S2, preparing agarose-cellulose composite porous gel microspheres by an inverse emulsion method:
into a 500mL three-necked round bottom flask, 0.8g of Tween 80, 7.2g of span 80, 40mL of liquid paraffin and 160mL of cyclohexane were added, and the mixture was heated and stirred to 50℃to prepare an oil phase for use. Adding the water phase into the stirred oil phase, wherein the emulsification speed is 1500rpm, the emulsification temperature is 70 ℃, the emulsification time is 20min, and after the emulsification is finished, the emulsion is cooled to below 20 ℃ at the speed of 2 ℃/min to form gel microspheres, and repeatedly cleaning the gel microspheres with ethanol and water to obtain 100mL gel microspheres.

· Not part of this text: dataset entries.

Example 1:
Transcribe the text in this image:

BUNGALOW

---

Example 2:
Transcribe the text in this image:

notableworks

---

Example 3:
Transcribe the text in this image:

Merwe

S3, crosslinking agarose-cellulose composite porous gel microspheres:
placing the gel microsphere in the step S2 in a 250mL three-necked round bottom flask, and adding 75mL Na with the concentration of 2.5mol/L 2 SO 4 The solution was stirred at 40℃for 40min. 2.0ml of 45wt% NaOH solution, 0.2g NaBH was added 4 Stirring for 30min. The temperature was raised to 50℃and 8.5mL of 45wt% NaOH solution and 10mL of epichlorohydrin were each dropped over 3 hours. After the dripping is finished, the temperature is raised to 60 ℃ and the reaction is continued for 16 hours. The agarose-cellulose nano-composite porous gel microspheres are washed to be neutral by a large amount of pure water, and are screened, as shown in figure 2, the figure 2 is a microscopic photograph of the agarose-cellulose nano-composite porous gel microspheres, and the scale bar is 10 mu m.

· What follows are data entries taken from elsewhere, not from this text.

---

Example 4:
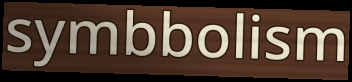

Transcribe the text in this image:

symbbolism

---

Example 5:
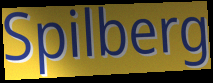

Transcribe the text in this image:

Spilberg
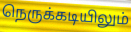
நெருக்கடியிலும்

Particle size test of agarose-cellulose nanocomposite porous gel microspheres
The resulting crosslinked agarose-cellulose nanocomposite porous gel microspheres were tested with an LS-POP (9) laser particle sizer and had an average particle size of 109. Mu.m, the particle size distribution diagram being shown in FIG. 3.

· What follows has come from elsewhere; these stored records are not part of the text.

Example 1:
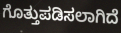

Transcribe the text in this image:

ಗೊತ್ತುಪಡಿಸಲಾಗಿದೆ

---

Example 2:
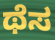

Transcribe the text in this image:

ಥೆಸ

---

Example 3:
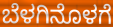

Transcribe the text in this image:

ಬೆಳಗಿನೊಳಗೆ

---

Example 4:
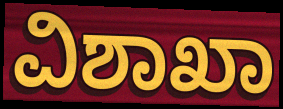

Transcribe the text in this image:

ವಿಶಾಖಾ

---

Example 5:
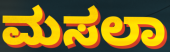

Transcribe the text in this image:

ಮಸಲಾ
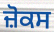
ਜ਼ੋਕਸ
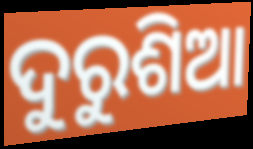
ଦୁରୁଶିଆ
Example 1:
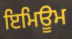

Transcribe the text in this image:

ਇਮਿਊਮ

Pressure/flow rate characteristic test of agarose-cellulose nanocomposite porous gel microspheres
Instrument: protein purifying instrument of SCG-100 protein chromatographic system
Chromatography column: cytiva Tricorn 10/100Column
Mobile phase: pure water
And (3) testing: loading 8mL agarose-cellulose nano-composite porous gel microspheres into the chromatographic column, and detecting pressure at a flow rate of 0.5 mL/min; gradually increasing the flow rate every 5min until the system pressure is rapidly increased to 3MPa, indicating that the sample collapses and the flow rate cannot be continuously increased, and ending the test. The flow rate was increased in the order of 0.5, 1.0, 1.5, 2.0, 3.5, 4.0, 4.5, 5.0, 6.0, 7.0, 8.0, 9.0, 10.0, 12.0, 14.0, 16.0, 18.0, … …, 66.0mL/min. The volumetric flow rate translates to linear velocity: v= (60 XV_v)/S, V is linear velocity (cm/h), V_v is volumetric flow rate (mL/min), S is chromatographic column cross-sectional area 0.785cm 2 . The last pressure-stable flow rate and column pressure before the pressure sharply rises are defined as the maximum flow rate and pressure resistance of the porous gel microspheres.
The average particle diameter of the crosslinked agarose-cellulose nanocomposite porous gel microspheres in example 1 was 109. Mu.m, the maximum flow rate was 3000cm/h, and the withstand voltage was 0.45MPa. The average particle diameter of the agarose porous gel microspheres in comparative example 1, in which no nanocellulose was used, was 107. Mu.m, the maximum flow rate was 1350cm/h, and the withstand voltage was 0.20MPa. Example 1 differs from comparative example 1 in that example 1 added nanocellulose at 5% relative to agarose mass, and it was found that a small addition of nanocellulose greatly improved the maximum flow rate and pressure resistance with a close microsphere size.
Example 2
Application of agarose-cellulose nanocomposite porous gel microspheres the crosslinked agarose-cellulose nanocomposite porous gel microspheres of example 1 were subjected to Ni-IDA ligand modification as affinity chromatography medium comprising the steps of:
1) Allylation modification. 10g of agarose-cellulose nano-composite porous gel microspheres filtered in a gravity column are weighed, 3mL of Na with the concentration of 2.5mol/L is added 2 SO 4 Solution, 2mL of 30wt% NaOH solution, 25mg NaBH 4 2.5mL of allyl glycidyl ether was slowly added with stirring at 45℃and reacted for 16 hours.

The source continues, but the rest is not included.